[Vorliegender Text]
• • • •

Niemals vergessen!
Bezirksvorsteher Marcus FRANZ und die Interreligiöse Dialoggruppe Favoriten luden zur
Gedenkveranstaltung anlässlich der Pogromnacht und der Zerstörung der Vereinssynagoge am Humboldtplatz 1938 ein.
Hier die Worte von Pfr. Johannes Wittich, evang. reformierte Pfarrgemeinde Wien Süd, Wielandplatz
Psalm 133:
1Ein Wallfahrtslied. Von David.
Sieh, wie gut und schön ist es,
wenn Brüder beieinander wohnen.
2Wie das köstliche Öl auf dem Haupt,
das herabrinnt in den Bart,
in den Bart Aarons,
der herabwallt auf den Saum seiner Gewänder.
3Wie der Tau des Hermon, der herabfällt
auf die Berge Zions.
Denn dort gewährt der Herr den Segen,
Leben bis in Ewigkeit.
Liebe zum Gedenken Versammelte!
„Sieh wie gut und schön ist es, wenn Brüder – ich ergänze: und Schwestern – beieinander wohnen.“
Ein Satz, wie gesagt, aus dem Buch der Psalmen, einer Sammlung von Gebetsliedern in den heiligen Schriften des Judentums. Im Christentum gilt dieses Buch der Psalmen als Vorbild, wie in unserem Gottesdienst gebetet und gesungen werden kann. Johannes Calvin, der Reformator der Kirche, aus der ich komme, war sogar der Meinung, dass im christlichen Ritus, in der christlichen Liturgie nur und ausschließlich nach dem Vorbild der Psalmen gebetet werden soll. Mit anderen Worten: ein christliches Gebet, so seine Meinung, ist nur dann richtig, wenn es sich am jüdischen Vorbild orientiert.
Warum ich das sage? Weil wir heute an einem Ort stehen, der uns an die schreckliche Ereignisse aus dem November 1938 erinnert, bei denen Christen, oder aus der christlichen Tradition kommende Menschen genau das Gegenteil davon gemacht haben, was ihnen ihr Glaube eigentlich gebietet: dem jüdischen Glauben Wertschätzung und Dankbarkeit entgegen zu bringen für das, was heute, aus dem Judentum kommend, auch Grundlage des christlichen Glaubens ist.

• • • •

[Übungsdaten]

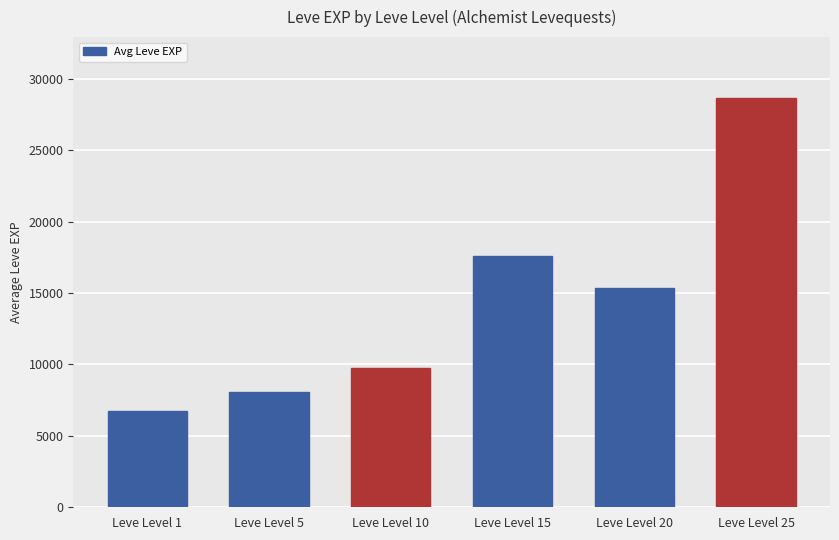

What is the sum of the values at Leve Level 15 and Leve Level 5?

25670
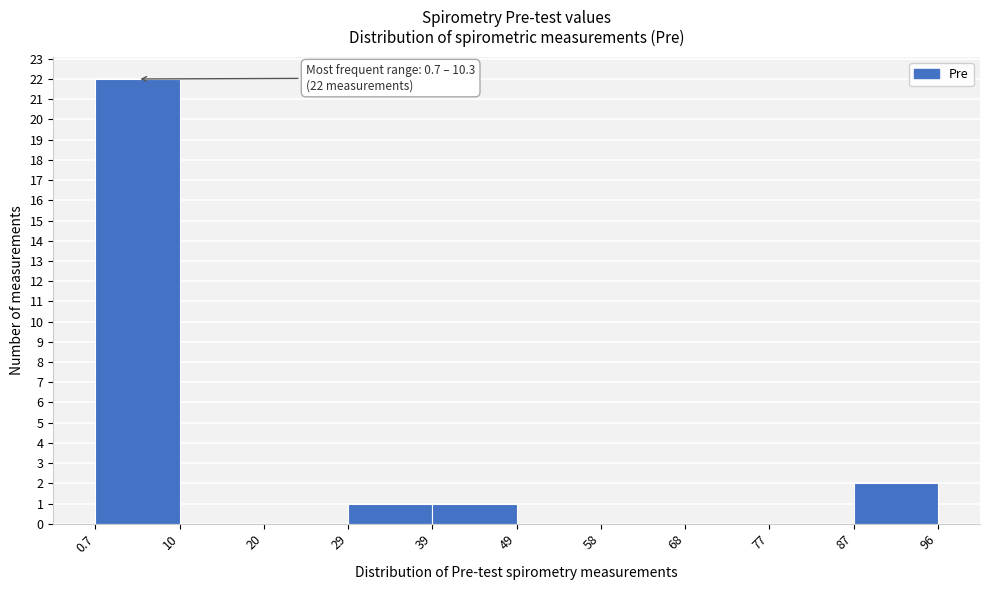

Which range on the x-axis has the tallest bar?

0.7 to 10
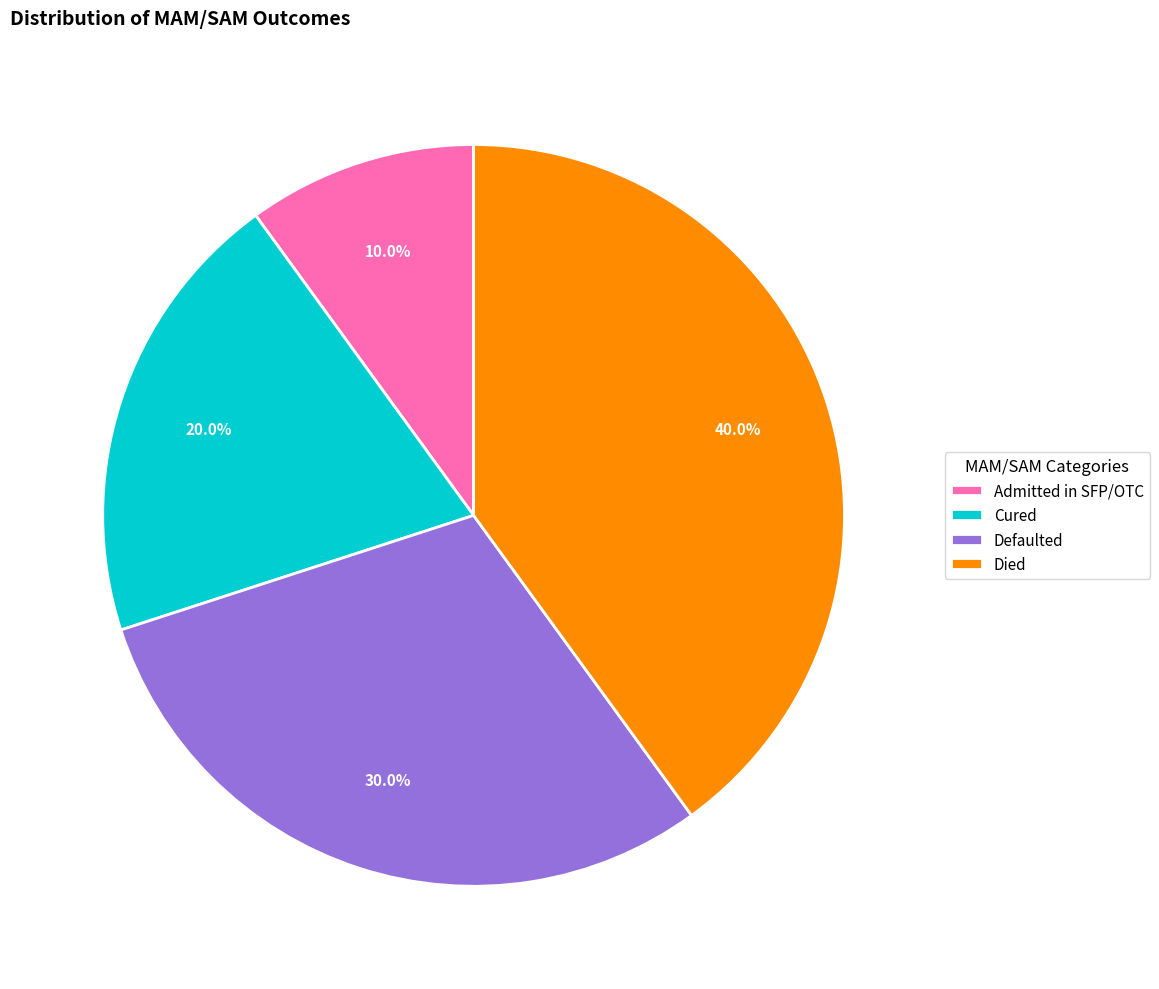

Does any single category account for the majority?

No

• • • •

[Zu bearbeitende Aufgaben]
a) Erläutern Sie anhand des vorliegenden Textes in ein bis drei Sätzen, weshalb der Redner auf Calvins Auffassung verweist, christliches Gebet solle sich nach dem Vorbild der Psalmen richten.
b) Aktualisieren Sie die gesamte Liste, indem Sie „tallest bar“ durch „highest bar“ ersetzen und alles Übrige unverändert lassen. Lassen Sie die Bilder in Ihrer Antwort weg.

[Antworten]
a) Der Redner verweist darauf, weil die Versammelten an einem Ort stehen, der an die schrecklichen Ereignisse vom November 1938 erinnert. Damals taten Christen oder Menschen aus christlicher Tradition genau das Gegenteil dessen, was ihr Glaube eigentlich gebietet. Dieser Glaube verlangt, dem jüdischen Glauben Wertschätzung und Dankbarkeit für das entgegenzubringen, was aus dem Judentum kommend auch Grundlage des christlichen Glaubens ist.

b)
What is the sum of the values at Leve Level 15 and Leve Level 5?

25670

Which range on the x-axis has the highest bar?

0.7 to 10

Does any single category account for the majority?

No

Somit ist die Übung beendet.